Yes, the plot is probably the sort of thing that might’ve been best suited to a short film, or maybe even a horror anthology.  Thankfully, Gunn’s smart and funny script, coupled with McLean’s no-nonsense direction help propel the film along at a rapid pace.  While the plot is a bit skimpy, there aren’t many wasted moments.  Every scene builds on top of one another, so there’s no gratuitous padding to get in the way of the fun. 

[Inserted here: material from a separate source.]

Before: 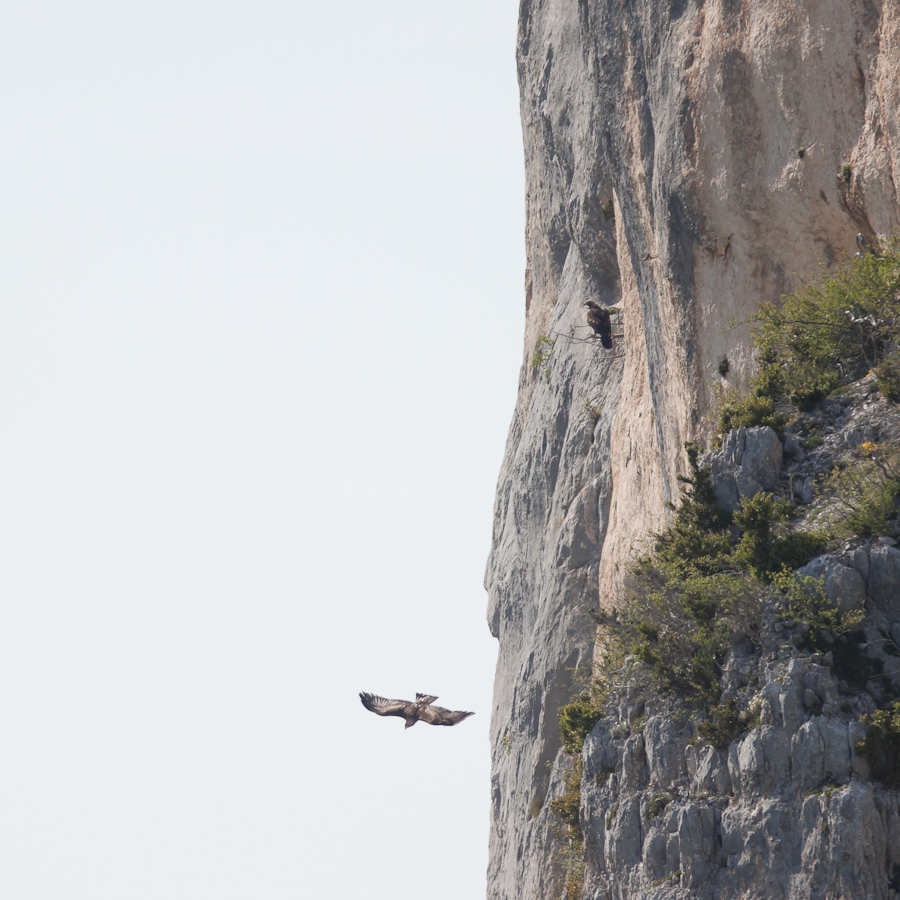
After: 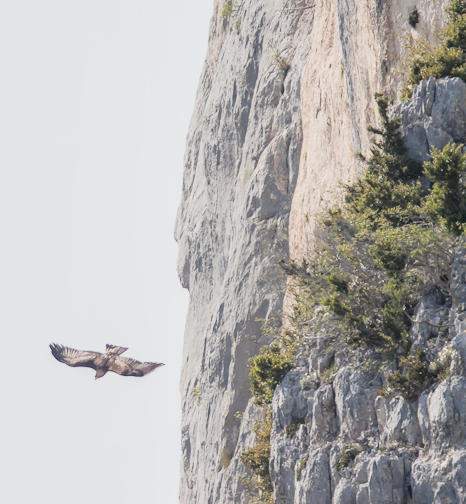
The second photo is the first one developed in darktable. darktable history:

It helps that the heavies are expertly cast.  Tony Goldwyn can do this kind of scumbag yuppie role in his sleep by now.  However, he finds new ways to make this archetype even more despicable.  John C. McGinley is also a lot of fun to watch as the sex pest of the group who adapts to the role of executioner way too easily. 

We also have Gunn regulars Sean Gunn as the office’s resident conspiracy theorist, Michael Rooker as the kindly janitor, and Gregg Henry as the mystery man who is pulling the strings.  If you’re a fan of Gunn’s work, you should certainly enjoy seeing all of them popping up.  John Gallagher, Jr. is a bit milquetoast as the hero, but that’s kind of what the role requires as he is one of the few voices of reason.

Even though most of the horror comes from the “What Would You Do?” scenario, the gore is solid all the way around.  Fans of exploding heads will surely dig it as it contains almost as many exploding head effects as a Scanners movie.  Even though most of the kills come courtesy of boring old gunfire, we still get a few choice impalements, axes to the face, and skull crushings too. 

In short, The Belko Experiment is a fast-moving, down-and-dirty, three-chord horror movie.  It’s content to resist the temptation to exceed its grasp and that restraint results in a consistently entertaining little flick.  It certainly beats a day at the office, I’ll tell you that.